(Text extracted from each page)
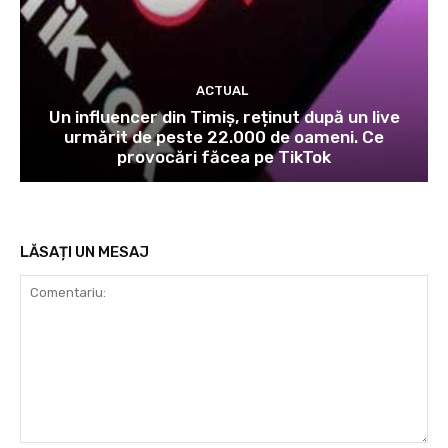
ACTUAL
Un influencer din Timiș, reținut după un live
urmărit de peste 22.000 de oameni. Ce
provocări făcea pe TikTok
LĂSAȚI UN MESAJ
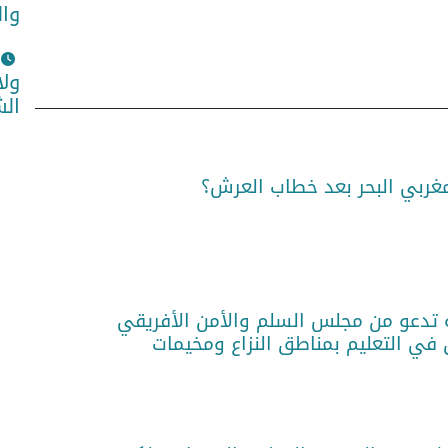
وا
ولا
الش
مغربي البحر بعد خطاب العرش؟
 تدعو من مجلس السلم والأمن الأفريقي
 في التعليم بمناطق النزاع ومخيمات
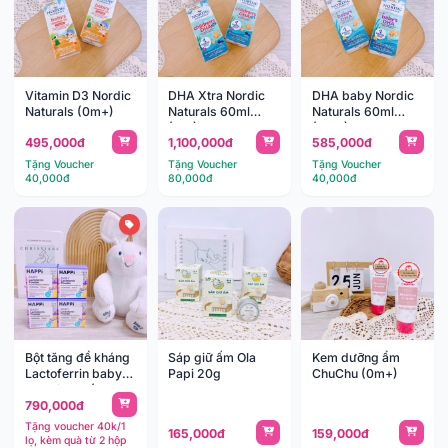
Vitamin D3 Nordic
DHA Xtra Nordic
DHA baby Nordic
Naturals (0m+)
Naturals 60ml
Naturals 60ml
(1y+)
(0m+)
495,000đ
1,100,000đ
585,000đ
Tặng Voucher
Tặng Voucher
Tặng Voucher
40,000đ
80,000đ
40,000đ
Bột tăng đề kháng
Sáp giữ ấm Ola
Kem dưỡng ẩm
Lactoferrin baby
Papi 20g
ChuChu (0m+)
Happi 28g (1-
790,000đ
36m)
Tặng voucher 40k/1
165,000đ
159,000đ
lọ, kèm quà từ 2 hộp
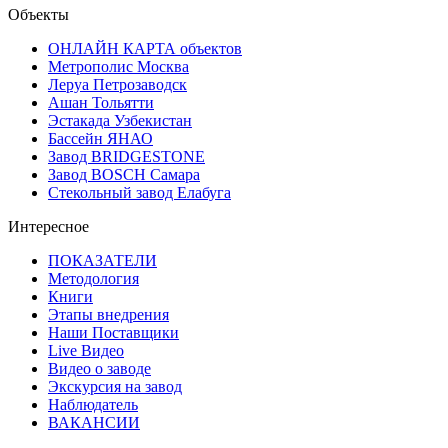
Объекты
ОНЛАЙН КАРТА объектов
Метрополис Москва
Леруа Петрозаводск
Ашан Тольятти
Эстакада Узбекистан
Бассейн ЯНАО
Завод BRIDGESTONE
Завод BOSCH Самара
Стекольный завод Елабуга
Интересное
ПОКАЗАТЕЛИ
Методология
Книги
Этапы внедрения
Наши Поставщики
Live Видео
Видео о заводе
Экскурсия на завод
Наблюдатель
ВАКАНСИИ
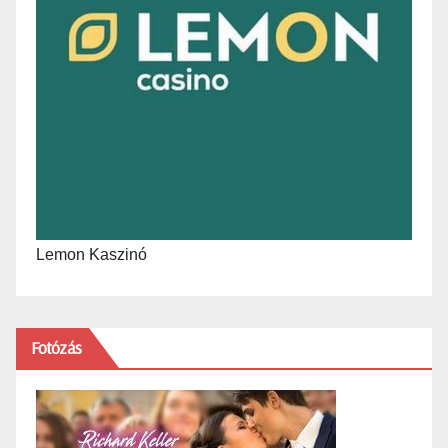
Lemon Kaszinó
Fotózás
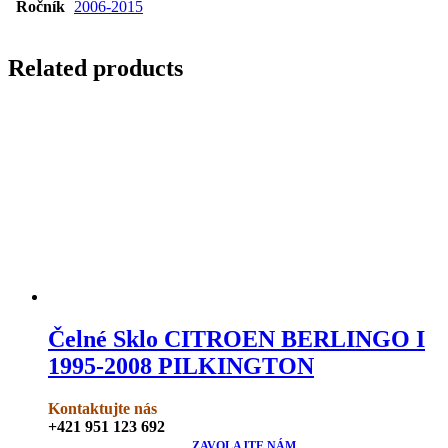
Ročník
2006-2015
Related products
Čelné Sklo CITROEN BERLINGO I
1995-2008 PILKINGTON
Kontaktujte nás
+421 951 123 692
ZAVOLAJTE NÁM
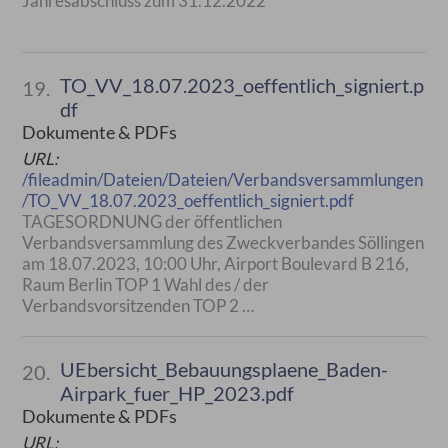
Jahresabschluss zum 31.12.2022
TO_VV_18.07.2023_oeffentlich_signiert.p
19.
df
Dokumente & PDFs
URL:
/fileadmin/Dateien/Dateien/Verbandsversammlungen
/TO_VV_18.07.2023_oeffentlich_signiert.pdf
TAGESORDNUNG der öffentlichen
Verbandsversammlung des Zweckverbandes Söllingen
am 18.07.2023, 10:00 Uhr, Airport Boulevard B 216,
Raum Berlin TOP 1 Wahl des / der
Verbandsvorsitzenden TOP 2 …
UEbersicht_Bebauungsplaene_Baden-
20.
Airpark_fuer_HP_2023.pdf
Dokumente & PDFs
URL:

--

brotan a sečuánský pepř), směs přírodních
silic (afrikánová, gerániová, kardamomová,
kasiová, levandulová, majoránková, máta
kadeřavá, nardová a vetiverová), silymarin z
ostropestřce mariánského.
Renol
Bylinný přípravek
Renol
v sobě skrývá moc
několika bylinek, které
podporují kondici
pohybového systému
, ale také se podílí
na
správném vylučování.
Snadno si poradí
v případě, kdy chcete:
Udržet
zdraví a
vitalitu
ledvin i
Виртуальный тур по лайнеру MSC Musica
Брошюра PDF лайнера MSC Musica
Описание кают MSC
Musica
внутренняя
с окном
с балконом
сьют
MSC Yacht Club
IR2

* * *

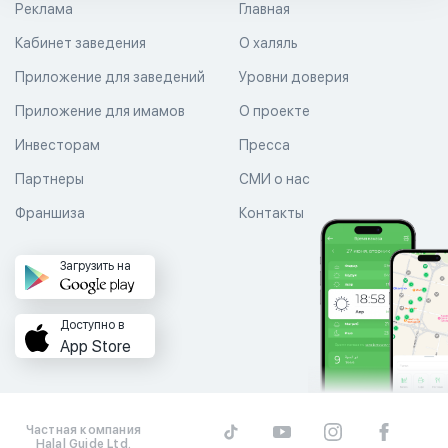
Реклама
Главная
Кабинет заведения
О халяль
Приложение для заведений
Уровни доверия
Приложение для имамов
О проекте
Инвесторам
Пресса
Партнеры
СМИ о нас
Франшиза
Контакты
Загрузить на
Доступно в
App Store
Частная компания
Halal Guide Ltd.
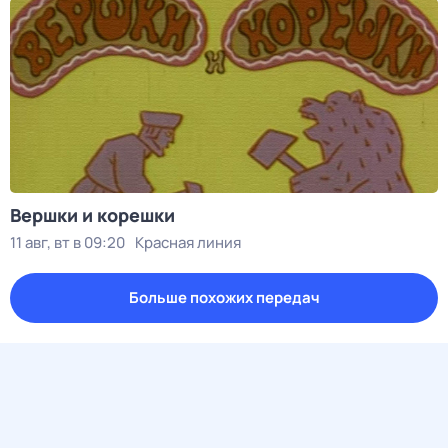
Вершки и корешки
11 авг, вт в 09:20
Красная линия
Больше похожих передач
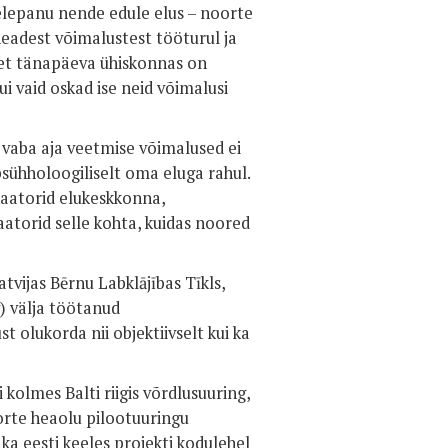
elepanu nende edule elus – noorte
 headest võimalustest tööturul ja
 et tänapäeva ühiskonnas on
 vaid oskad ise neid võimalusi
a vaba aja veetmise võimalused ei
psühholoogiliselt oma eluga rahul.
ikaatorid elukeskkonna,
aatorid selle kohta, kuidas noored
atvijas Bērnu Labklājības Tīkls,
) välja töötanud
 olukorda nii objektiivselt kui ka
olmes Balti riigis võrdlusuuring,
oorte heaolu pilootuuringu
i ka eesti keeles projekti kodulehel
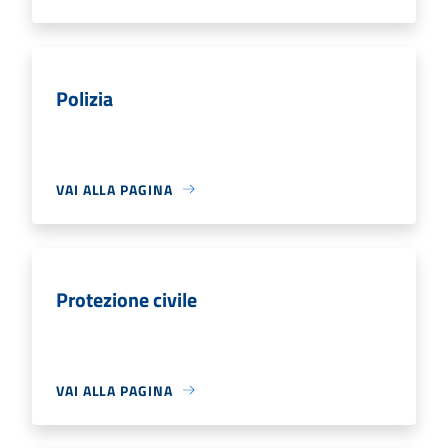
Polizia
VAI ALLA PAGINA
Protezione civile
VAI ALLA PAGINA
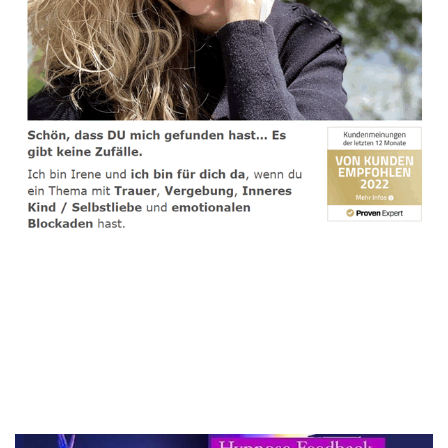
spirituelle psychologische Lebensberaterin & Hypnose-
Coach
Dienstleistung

• [Work instructions] Copy the lines beginning with the one that contains "Вершки и корешки" and continuing through the one that contains "Dienstleistung", swapping "VAI ALLA PAGINA" for "APRI LA PAGINA" and changing nothing else. Omit the pictures.

• [Reply]
Вершки и корешки
11 авг, вт в 09:20
Красная линия
Больше похожих передач
elepanu nende edule elus – noorte
 headest võimalustest tööturul ja
 et tänapäeva ühiskonnas on
 vaid oskad ise neid võimalusi
a vaba aja veetmise võimalused ei
psühholoogiliselt oma eluga rahul.
ikaatorid elukeskkonna,
aatorid selle kohta, kuidas noored
atvijas Bērnu Labklājības Tīkls,
) välja töötanud
 olukorda nii objektiivselt kui ka
olmes Balti riigis võrdlusuuring,
oorte heaolu pilootuuringu
i ka eesti keeles projekti kodulehel
Polizia
APRI LA PAGINA
Protezione civile
APRI LA PAGINA
spirituelle psychologische Lebensberaterin & Hypnose-
Coach
Dienstleistung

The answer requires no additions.